There are a few questions I think we should ask ourselves as we begin meeting together again.
- First, What did we retain by meeting through Zoom?
- Second, what did we lose by not meeting in person?
- Third, what must we recover? These are my thoughts:
1st. We have been blessed to be able to keep connection with each other in a way that allowed us to interact, rather than simply watching a church ‘show’ (I must say I found it very difficult with young children though!). I have been pleasantly surprised that most of our regular people have joined in every week too. It would be easy not to be missed.
2nd. What we lost, however, was the ease and depth of interaction that allows fuller fellowship to really develop and continue. It is likely some of us allowed the lack of routine to be our reason to opt out of staying connected.

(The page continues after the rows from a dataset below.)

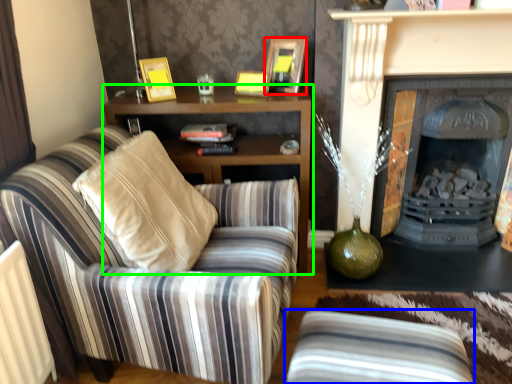
Question: Estimate the real-world distances between objects in this image. Which object is farther from picture frame (highlighted by a red box), studio couch (highlighted by a blue box) or cabinetry (highlighted by a green box)?

Choices:
 (A) studio couch
 (B) cabinetry

Answer: (A)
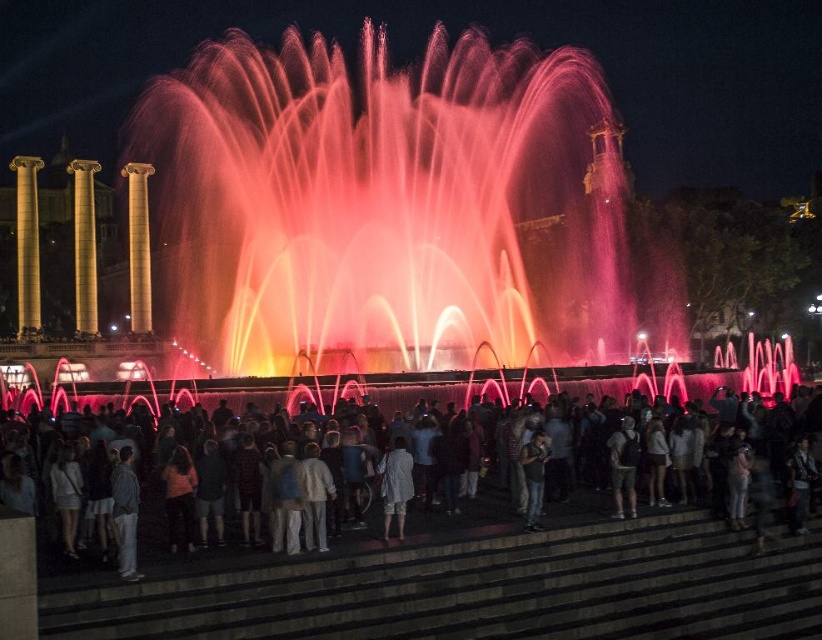
You are standing at the base of the staircase leading up to the fountain and see the yellow polished stone column at left and the gold polished column at center. Which column is located to the left of the other?

The yellow polished stone column at left is positioned on the left side of the gold polished column at center.

You are standing at the bottom of the dark gray concrete stairs at lower center, looking up towards the shimmering pink water at center. Which object is closer to you?

The dark gray concrete stairs at lower center are closer to you since they are at your current position, while the shimmering pink water at center is further away.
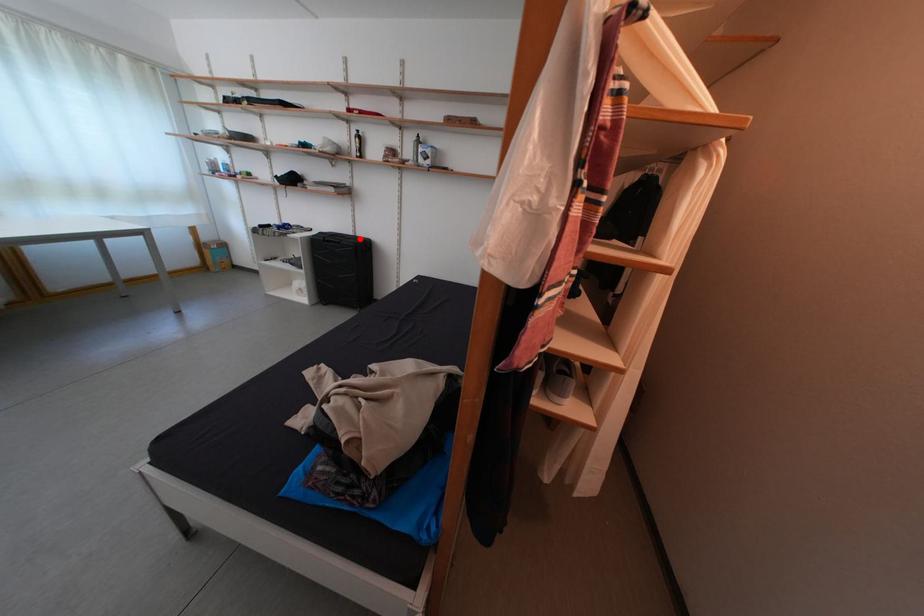
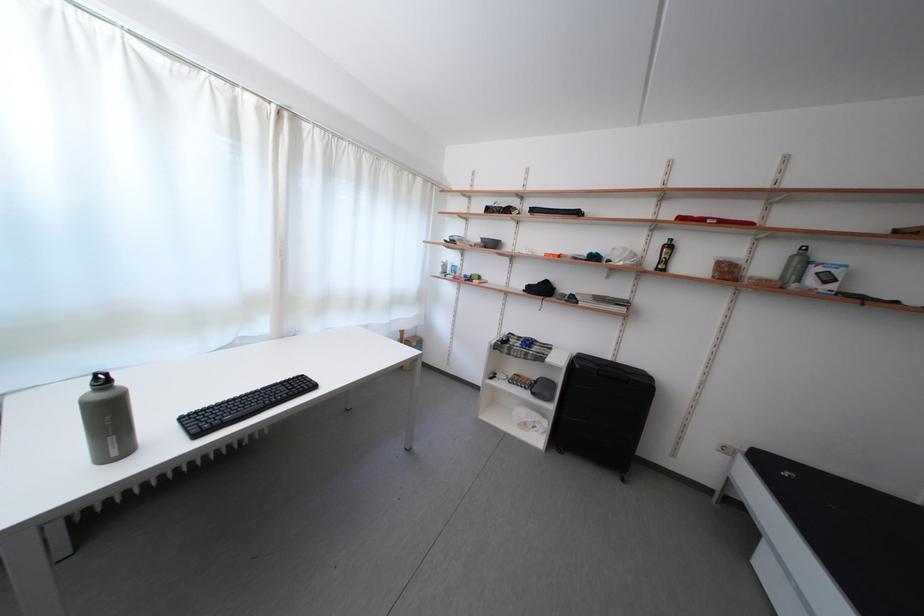
Locate, in the second image, the point that corresponds to the highlighted location in the first image.

(617, 363)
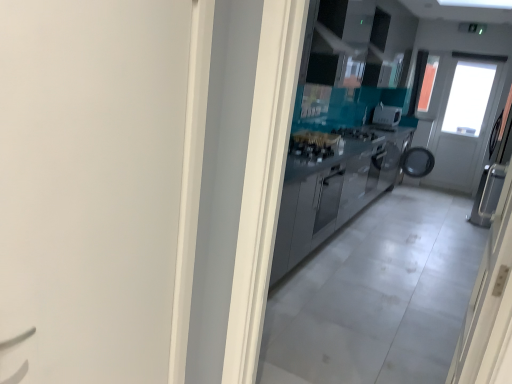
Question: Are satin silver door at right, acting as the second door starting from the left, and satin silver cabinetry at center beside each other?

Choices:
 (A) yes
 (B) no

Answer: (B)

Question: Is satin silver door at right, acting as the second door starting from the left, located outside satin silver cabinetry at center?

Choices:
 (A) yes
 (B) no

Answer: (A)

Question: Is satin silver door at right, acting as the second door starting from the left, bigger than satin silver cabinetry at center?

Choices:
 (A) no
 (B) yes

Answer: (A)

Question: From the image's perspective, is satin silver door at right, acting as the first door starting from the right, under satin silver cabinetry at center?

Choices:
 (A) yes
 (B) no

Answer: (A)

Question: Could you tell me if satin silver door at right, acting as the first door starting from the right, is facing satin silver cabinetry at center?

Choices:
 (A) yes
 (B) no

Answer: (B)

Question: From a real-world perspective, is satin silver door at right, acting as the first door starting from the right, physically located above or below satin silver toaster at center?

Choices:
 (A) above
 (B) below

Answer: (B)

Question: Considering their positions, is satin silver door at right, acting as the first door starting from the right, located in front of or behind satin silver toaster at center?

Choices:
 (A) behind
 (B) front

Answer: (B)

Question: Is satin silver door at right, acting as the second door starting from the left, wider or thinner than satin silver toaster at center?

Choices:
 (A) wide
 (B) thin

Answer: (B)

Question: Considering the positions of satin silver door at right, acting as the first door starting from the right, and satin silver toaster at center in the image, is satin silver door at right, acting as the first door starting from the right, bigger or smaller than satin silver toaster at center?

Choices:
 (A) small
 (B) big

Answer: (B)

Question: Would you say satin silver toaster at center is inside or outside satin silver door at right, acting as the second door starting from the left?

Choices:
 (A) inside
 (B) outside

Answer: (B)

Question: In terms of width, does satin silver toaster at center look wider or thinner when compared to satin silver door at right, acting as the first door starting from the right?

Choices:
 (A) thin
 (B) wide

Answer: (B)

Question: In the image, is satin silver toaster at center positioned in front of or behind satin silver door at right, acting as the second door starting from the left?

Choices:
 (A) behind
 (B) front

Answer: (A)

Question: From the image's perspective, is satin silver toaster at center above or below satin silver door at right, acting as the second door starting from the left?

Choices:
 (A) above
 (B) below

Answer: (A)

Question: Choose the correct answer: Is satin silver door at right, acting as the first door starting from the right, inside satin silver cabinetry at center or outside it?

Choices:
 (A) inside
 (B) outside

Answer: (B)

Question: From a real-world perspective, is satin silver door at right, acting as the first door starting from the right, physically located above or below satin silver cabinetry at center?

Choices:
 (A) below
 (B) above

Answer: (B)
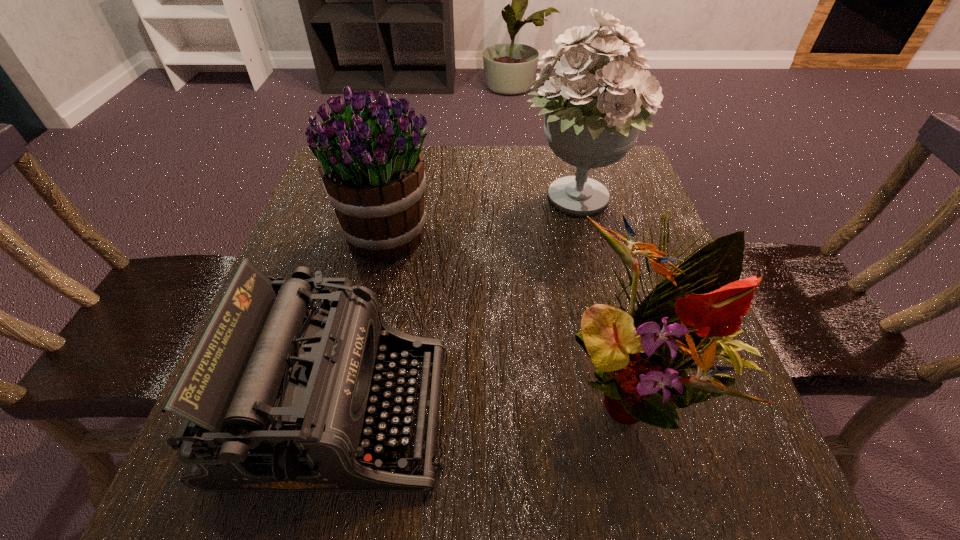
At what (x,y) coordinates should I click in order to perform the action: click on the tallest object. Please return your answer as a coordinate pair (x, y). The height and width of the screenshot is (540, 960). Looking at the image, I should click on pos(591,122).

Where is `the leftmost bouquet`? The width and height of the screenshot is (960, 540). the leftmost bouquet is located at coordinates (372, 168).

Image resolution: width=960 pixels, height=540 pixels. I want to click on the nearest bouquet, so [x=692, y=314].

What are the coordinates of `typewriter` in the screenshot? It's located at coord(277,396).

The width and height of the screenshot is (960, 540). In order to click on free spot located on the left of the tallest bouquet in this screenshot , I will do 489,202.

I want to click on free space located 0.230m on the front of the leftmost bouquet, so click(x=356, y=368).

Locate an element on the screen. The height and width of the screenshot is (540, 960). blank space located 0.360m on the keyboard of the typewriter is located at coordinates (684, 411).

This screenshot has width=960, height=540. Find the location of `object that is at the far edge`. object that is at the far edge is located at coordinates (591, 122).

Identify the location of bouquet present at the near edge. (692, 314).

Image resolution: width=960 pixels, height=540 pixels. I want to click on typewriter that is at the near edge, so click(277, 396).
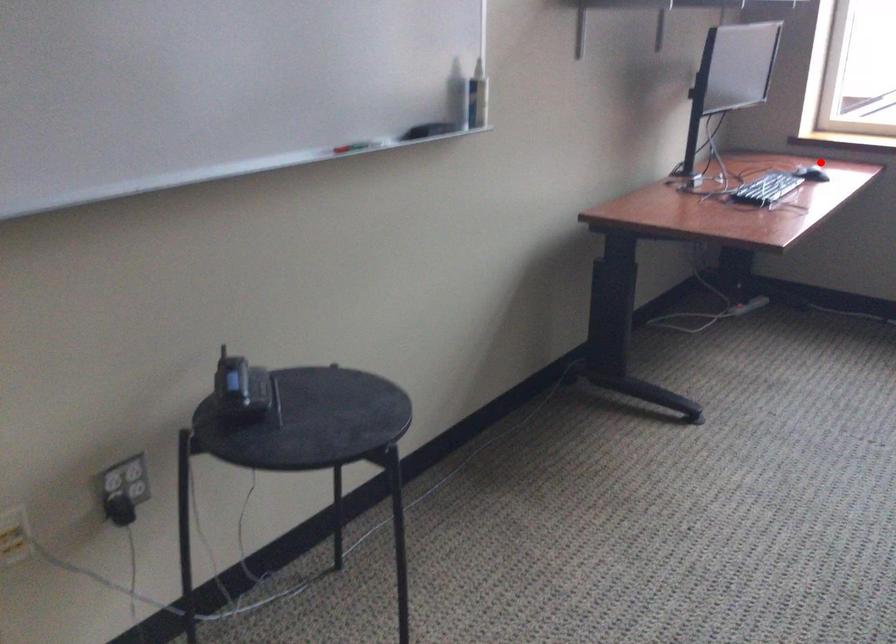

3rd. This will be a time to re-establish connections, including with those who haven’t shown up today. The Lockdown will have been a season of reinforcing those atomistic and non-committal traits of modern culture that undermine healthy community. We must remind ourselves and each other that we each belong to the body of Christ, and so must be a part of a Christian community.
At the same time, as we return to normal life we might find ourselves reconsidering how many things we need to be committed to. If you are doing this, please ensure that you make the most of what you do continue in. It is important to remain a part of church community.
Make sure you are connected with other Christians (if safe for you; and not just your natural friends and family who happen to be believers), and make sure you are both getting and giving spiritual encouragement to those that you connect with.